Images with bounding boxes
○ ○ ○ ○ ○
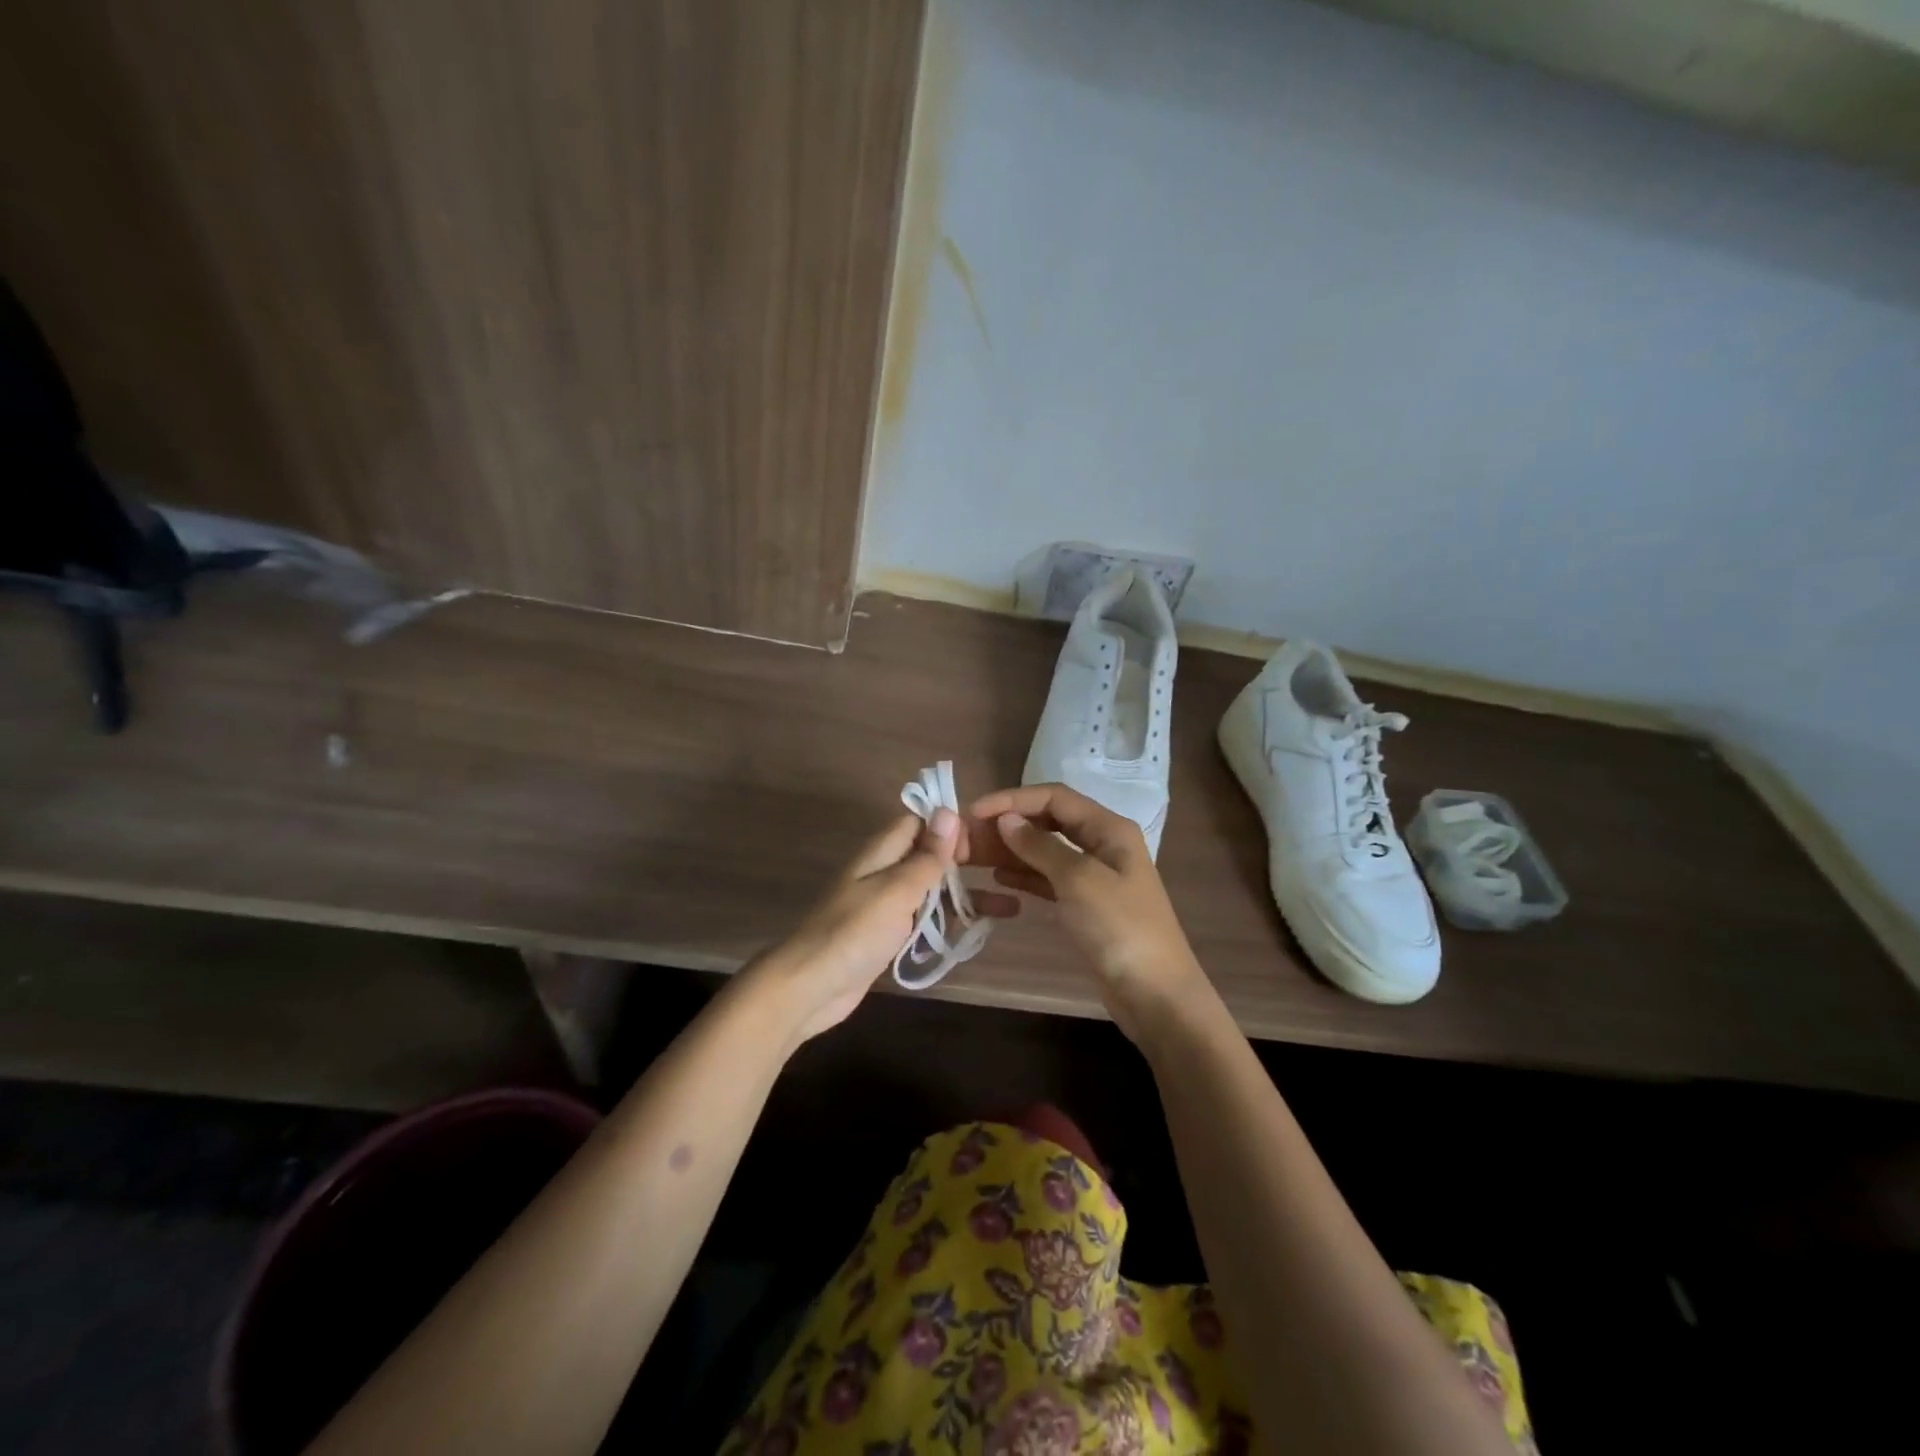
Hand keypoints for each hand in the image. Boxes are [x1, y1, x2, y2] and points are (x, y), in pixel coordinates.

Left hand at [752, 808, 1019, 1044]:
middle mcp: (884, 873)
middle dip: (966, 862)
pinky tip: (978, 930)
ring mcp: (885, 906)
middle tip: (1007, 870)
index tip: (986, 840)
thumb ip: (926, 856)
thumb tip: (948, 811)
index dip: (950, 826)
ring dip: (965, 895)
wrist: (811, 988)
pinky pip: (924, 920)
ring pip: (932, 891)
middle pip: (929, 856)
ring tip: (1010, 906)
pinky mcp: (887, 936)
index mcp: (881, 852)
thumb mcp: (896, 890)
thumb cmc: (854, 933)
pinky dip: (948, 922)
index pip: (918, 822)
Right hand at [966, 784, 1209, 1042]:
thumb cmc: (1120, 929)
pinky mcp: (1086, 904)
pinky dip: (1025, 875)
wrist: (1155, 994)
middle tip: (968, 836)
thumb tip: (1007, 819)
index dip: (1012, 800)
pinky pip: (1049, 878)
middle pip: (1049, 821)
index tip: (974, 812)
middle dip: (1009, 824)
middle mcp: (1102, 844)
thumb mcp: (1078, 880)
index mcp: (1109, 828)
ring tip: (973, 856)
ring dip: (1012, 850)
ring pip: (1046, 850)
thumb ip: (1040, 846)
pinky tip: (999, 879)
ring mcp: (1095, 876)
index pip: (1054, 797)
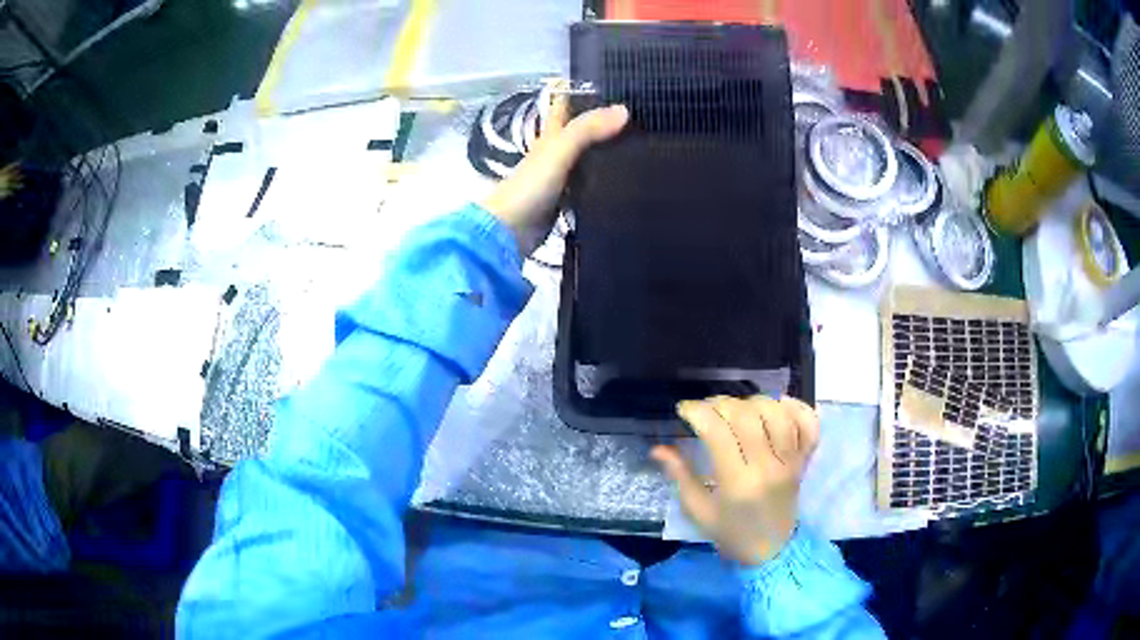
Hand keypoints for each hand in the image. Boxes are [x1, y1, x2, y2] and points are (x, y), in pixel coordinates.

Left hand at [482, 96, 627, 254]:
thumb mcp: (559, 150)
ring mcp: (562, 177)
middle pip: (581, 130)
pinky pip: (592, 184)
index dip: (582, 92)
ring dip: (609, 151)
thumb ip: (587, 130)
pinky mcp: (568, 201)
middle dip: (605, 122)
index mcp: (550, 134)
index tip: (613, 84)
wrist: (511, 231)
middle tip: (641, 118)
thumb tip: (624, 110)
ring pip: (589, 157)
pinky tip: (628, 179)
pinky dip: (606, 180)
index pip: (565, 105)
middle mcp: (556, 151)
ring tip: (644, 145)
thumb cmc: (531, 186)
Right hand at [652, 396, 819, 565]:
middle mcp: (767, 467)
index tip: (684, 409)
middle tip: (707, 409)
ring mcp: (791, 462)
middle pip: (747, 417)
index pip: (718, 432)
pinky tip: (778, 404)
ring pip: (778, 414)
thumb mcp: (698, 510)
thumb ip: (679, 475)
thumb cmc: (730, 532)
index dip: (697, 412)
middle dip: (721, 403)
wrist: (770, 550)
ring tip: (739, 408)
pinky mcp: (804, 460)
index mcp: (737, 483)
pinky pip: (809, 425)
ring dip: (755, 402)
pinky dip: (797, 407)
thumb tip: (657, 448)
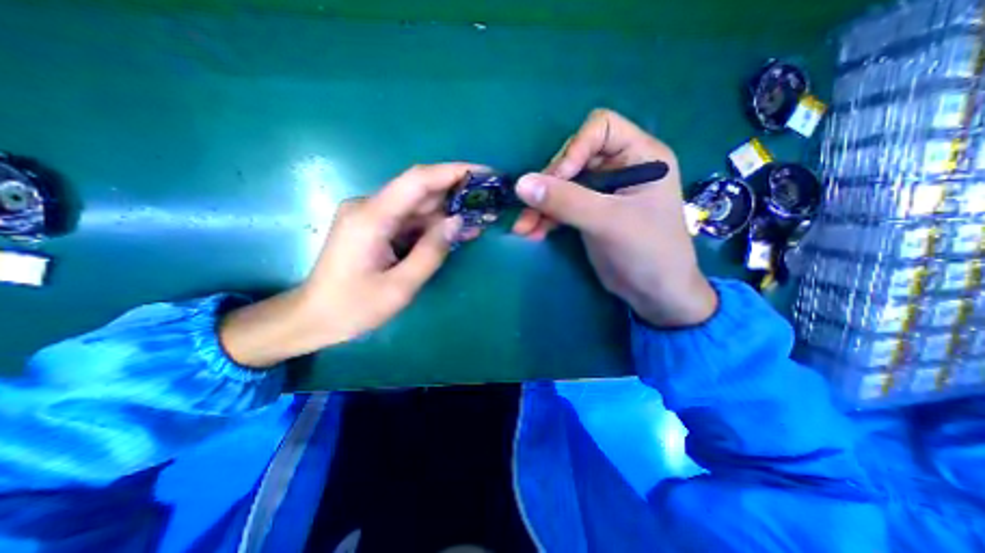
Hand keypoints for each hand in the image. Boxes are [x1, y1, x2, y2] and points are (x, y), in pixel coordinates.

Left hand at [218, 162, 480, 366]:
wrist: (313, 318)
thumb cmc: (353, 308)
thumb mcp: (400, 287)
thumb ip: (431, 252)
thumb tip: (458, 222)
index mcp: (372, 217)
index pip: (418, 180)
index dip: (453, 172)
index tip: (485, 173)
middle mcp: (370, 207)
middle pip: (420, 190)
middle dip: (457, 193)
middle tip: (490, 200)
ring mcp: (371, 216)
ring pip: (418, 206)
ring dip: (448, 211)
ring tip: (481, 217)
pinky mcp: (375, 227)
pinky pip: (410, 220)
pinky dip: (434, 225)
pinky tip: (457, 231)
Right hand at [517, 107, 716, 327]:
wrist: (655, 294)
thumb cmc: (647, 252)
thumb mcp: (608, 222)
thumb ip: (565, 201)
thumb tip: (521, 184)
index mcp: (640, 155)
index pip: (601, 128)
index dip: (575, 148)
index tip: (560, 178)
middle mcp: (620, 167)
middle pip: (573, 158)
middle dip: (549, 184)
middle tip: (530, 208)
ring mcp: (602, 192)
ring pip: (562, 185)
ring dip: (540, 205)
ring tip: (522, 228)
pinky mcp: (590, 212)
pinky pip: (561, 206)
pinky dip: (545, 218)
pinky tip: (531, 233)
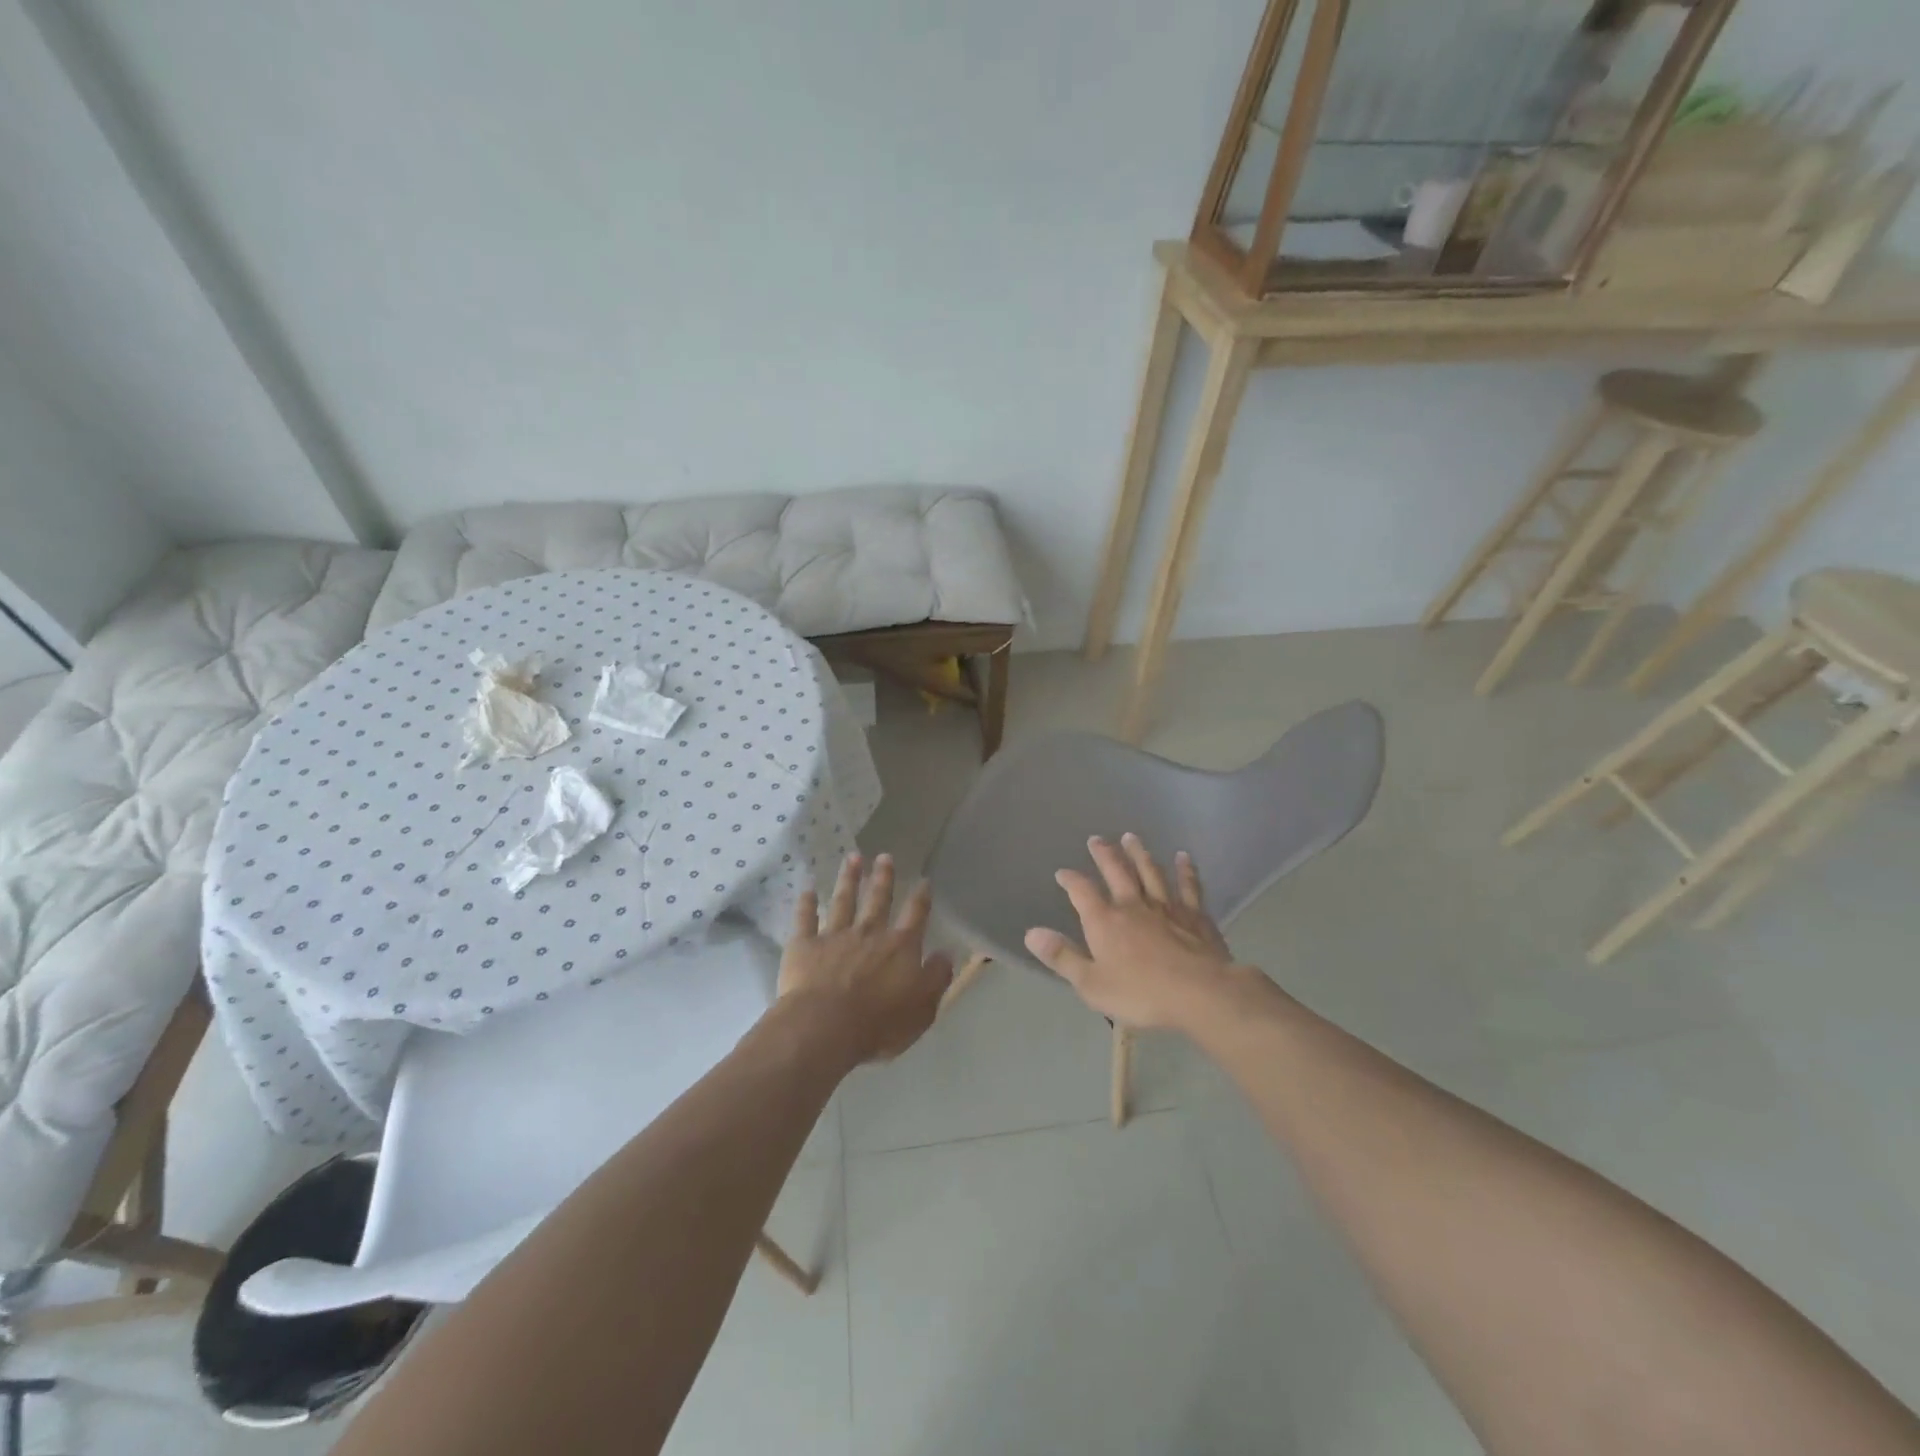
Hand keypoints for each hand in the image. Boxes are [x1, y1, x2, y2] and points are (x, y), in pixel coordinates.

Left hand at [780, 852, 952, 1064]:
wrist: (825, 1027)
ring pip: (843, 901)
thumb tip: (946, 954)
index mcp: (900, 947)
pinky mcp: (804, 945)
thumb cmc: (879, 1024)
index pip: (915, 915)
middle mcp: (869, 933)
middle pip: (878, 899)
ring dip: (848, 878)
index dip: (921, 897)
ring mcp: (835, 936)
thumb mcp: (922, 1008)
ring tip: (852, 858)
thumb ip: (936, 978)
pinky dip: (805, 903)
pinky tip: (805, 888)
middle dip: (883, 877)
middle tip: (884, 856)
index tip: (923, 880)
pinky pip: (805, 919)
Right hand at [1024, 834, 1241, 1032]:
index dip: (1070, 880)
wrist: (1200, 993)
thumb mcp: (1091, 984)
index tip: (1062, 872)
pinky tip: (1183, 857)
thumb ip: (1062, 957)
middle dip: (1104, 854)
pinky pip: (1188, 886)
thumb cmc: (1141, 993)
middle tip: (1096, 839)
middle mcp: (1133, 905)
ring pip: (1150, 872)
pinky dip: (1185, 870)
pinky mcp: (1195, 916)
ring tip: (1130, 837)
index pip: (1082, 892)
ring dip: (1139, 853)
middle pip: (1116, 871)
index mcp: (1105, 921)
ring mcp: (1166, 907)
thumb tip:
○ ○ ○ ○ ○
Activity: The pictures should be dropped, and every line above should be set down again exactly.

Result:
Hand keypoints for each hand in the image. Boxes are [x1, y1, x2, y2] and points are (x, y), in pixel coordinates.

Left hand at [752, 808, 1019, 1044]:
middle mcp: (884, 873)
middle dip: (966, 862)
pinky tip: (978, 930)
ring mcp: (885, 906)
middle tip: (1007, 870)
index tip: (986, 840)
thumb ip: (926, 856)
thumb tip: (948, 811)
index dip: (950, 826)
ring dip: (965, 895)
wrist: (811, 988)
pinky pip: (924, 920)
ring pip: (932, 891)
middle pip: (929, 856)
ring tip: (1010, 906)
pinky mcp: (887, 936)
index mcp: (881, 852)
thumb mcp: (896, 890)
thumb cmc: (854, 933)
pinky dip: (948, 922)
index pip: (918, 822)
Right hand at [966, 784, 1209, 1042]:
thumb cmc: (1120, 929)
pinky mcp: (1086, 904)
pinky dip: (1025, 875)
wrist: (1155, 994)
middle tip: (968, 836)
thumb tip: (1007, 819)
index dip: (1012, 800)
pinky pip: (1049, 878)
middle pip: (1049, 821)
index tip: (974, 812)
middle dip: (1009, 824)
middle mcp: (1102, 844)
thumb mcp: (1078, 880)
index mcp: (1109, 828)
ring tip: (973, 856)
ring dip: (1012, 850)
ring pip: (1046, 850)
thumb ip: (1040, 846)
pinky tip: (999, 879)
ring mcp: (1095, 876)
index pip: (1054, 797)
Hand keypoints for each hand in the image. Boxes are [x1, y1, x2, y2] and points are (x, y), in pixel coordinates.

Left hand at [482, 96, 627, 254]:
thumb mcp: (559, 150)
ring mcp: (562, 177)
middle pip: (581, 130)
pinky pip: (592, 184)
index dip: (582, 92)
ring dip: (609, 151)
thumb ip: (587, 130)
pinky mcp: (568, 201)
middle dip: (605, 122)
index mcp: (550, 134)
index tip: (613, 84)
wrist: (511, 231)
middle tip: (641, 118)
thumb tip: (624, 110)
ring pip: (589, 157)
pinky tip: (628, 179)
pinky dip: (606, 180)
index pip: (565, 105)
middle mcp: (556, 151)
ring tip: (644, 145)
thumb cmc: (531, 186)
Right hand at [652, 396, 819, 565]:
middle mcp: (767, 467)
index tip: (684, 409)
middle tip: (707, 409)
ring mcp: (791, 462)
middle pip: (747, 417)
index pip: (718, 432)
pinky tip: (778, 404)
ring pip: (778, 414)
thumb mcp: (698, 510)
thumb ip: (679, 475)
thumb cmc: (730, 532)
index dip: (697, 412)
middle dip: (721, 403)
wrist: (770, 550)
ring tip: (739, 408)
pinky mcp: (804, 460)
index mcp: (737, 483)
pinky pip: (809, 425)
ring dip: (755, 402)
pinky dip: (797, 407)
thumb tip: (657, 448)
Hand keypoints for each hand in the image. Boxes are [x1, y1, x2, y2] and points are (x, y), in pixel coordinates.

Left hand at [218, 162, 480, 366]:
wrist: (313, 318)
thumb cmc: (353, 308)
thumb mcp: (400, 287)
thumb ip: (431, 252)
thumb tip: (458, 222)
index mcp: (372, 217)
index pip: (418, 180)
index dip: (453, 172)
index tip: (485, 173)
middle mcp: (370, 207)
middle pip: (420, 190)
middle dip: (457, 193)
middle tip: (490, 200)
ring mcp: (371, 216)
ring pip: (418, 206)
ring dip: (448, 211)
ring tip: (481, 217)
pinky mcp: (375, 227)
pinky pip: (410, 220)
pinky dip: (434, 225)
pinky tip: (457, 231)
Right hand at [517, 107, 716, 327]:
wrist: (655, 294)
thumb cmc: (647, 252)
thumb mcp: (608, 222)
thumb ip: (565, 201)
thumb tip: (521, 184)
index mcp: (640, 155)
index pip: (601, 128)
index dip: (575, 148)
index tip: (560, 178)
middle mcp: (620, 167)
middle pip: (573, 158)
middle dip: (549, 184)
middle tip: (530, 208)
ring mcp: (602, 192)
ring pip: (562, 185)
ring dip: (540, 205)
ring tip: (522, 228)
pinky mcp: (590, 212)
pinky pip: (561, 206)
pinky dip: (545, 218)
pinky tip: (531, 233)
Hand keypoints for each hand in the image. Boxes are [x1, y1, x2, y2] and points are (x, y), in pixel coordinates.

Left hand at [780, 852, 952, 1064]:
wrist: (825, 1027)
ring pip: (843, 901)
thumb tip: (946, 954)
index mcp: (900, 947)
pinky mcp: (804, 945)
thumb cmc: (879, 1024)
index pip: (915, 915)
middle mcp: (869, 933)
middle pip: (878, 899)
ring dip: (848, 878)
index dip: (921, 897)
ring mcp: (835, 936)
thumb mcp: (922, 1008)
ring tip: (852, 858)
thumb ip: (936, 978)
pinky dip: (805, 903)
pinky tip: (805, 888)
middle dip: (883, 877)
middle tip: (884, 856)
index tip: (923, 880)
pinky pip: (805, 919)
Right hand at [1024, 834, 1241, 1032]:
index dip: (1070, 880)
wrist: (1200, 993)
thumb mcp: (1091, 984)
index tip: (1062, 872)
pinky tip: (1183, 857)
thumb ip: (1062, 957)
middle dip: (1104, 854)
pinky pip: (1188, 886)
thumb cmc: (1141, 993)
middle tip: (1096, 839)
middle mcp: (1133, 905)
ring pip: (1150, 872)
pinky dip: (1185, 870)
pinky mcp: (1195, 916)
ring tip: (1130, 837)
index pip: (1082, 892)
ring dip: (1139, 853)
middle pip: (1116, 871)
index mcp: (1105, 921)
ring mcp: (1166, 907)
thumb tip:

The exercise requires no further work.